Lily Lo, the main character in Lily Lo and the Wonton Maker by Frances Lee Hall, is a nine-year-old girl who loves playing soccer. Lily’s widowed mother can’t come to her soccer games because she’s too busy working, which leaves only Lily’s grandfather, Gung Gung, to watch her play. Lily tries hard to help Gung Gung fit in with all the other enthusiastic, cheering parents, but all her grandfather seems to do during the games is read and clip coupons from the newspaper. Despite her attempts to stay focused on the game, Lily often looks up into the bleachers to see if her grandfather is watching her play. This causes her to make mistakes that sometimes cost her team the win.
After one disappointing loss, Gung Gung brings Lily home and teaches her how to make wontons, just as his mother once taught him. Somehow the simple act of folding the little dough pockets makes Lily feel better. When Lily’s team gets to “The Big Match,” she gets distracted once again by her grandfather and it’s the last straw for her team. Even her best friend loses patience with her. Then Lily remembers the healing power of wontons.
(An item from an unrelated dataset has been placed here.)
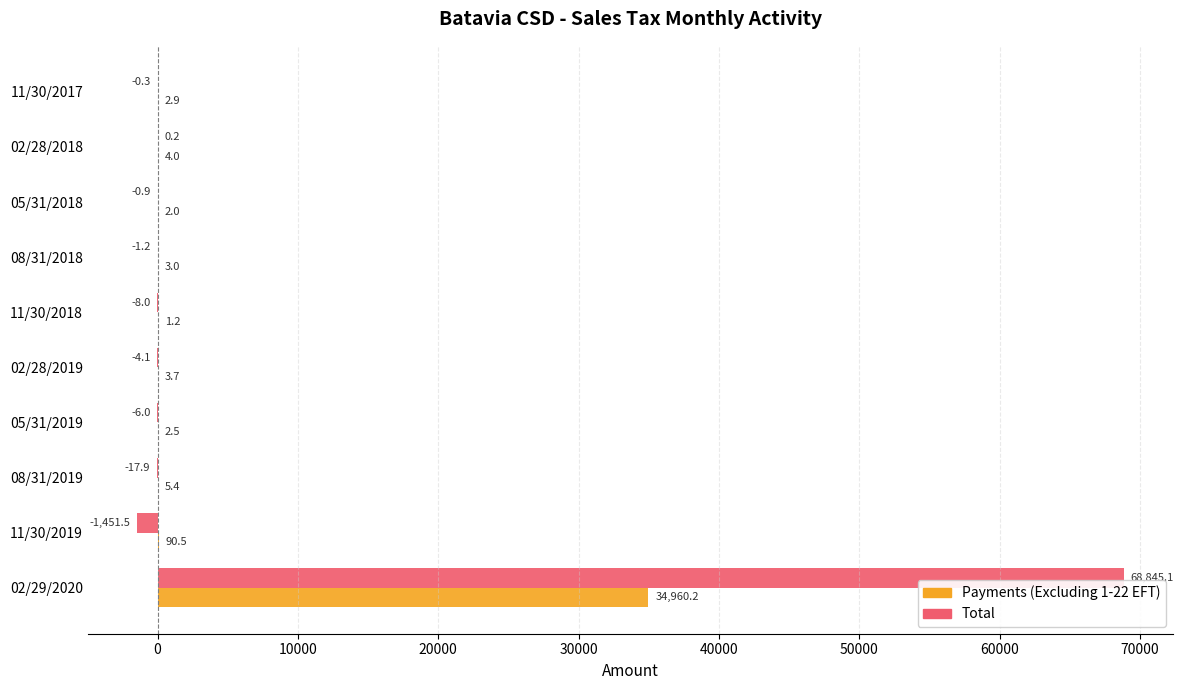

The Total series shows -1.2 at 08/31/2018. True or false?

True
Lily Lo and the Wonton Maker by Frances Lee Hall is a realistic and relatable story. It portrays the ups and downs of the complex relationships between Lily and her friends and family. The reader's interest is captured as he/she gets invested in Lily’s story and experiences a roller-coaster of emotions along with her. Although there were a lot of minor characters who were only mentioned once, the important characters were easy to keep track of. The book is sports related, but it's really about relationships and the challenges of navigating a mix of cultures. Ultimately, it’s a story about the power of family: even though Lily is embarrassed at first by her grandfather’s unique behavior, she eventually learns that he is supporting her in his own way and that family traditions are worth holding on to. I recommend it to readers ages 8-12.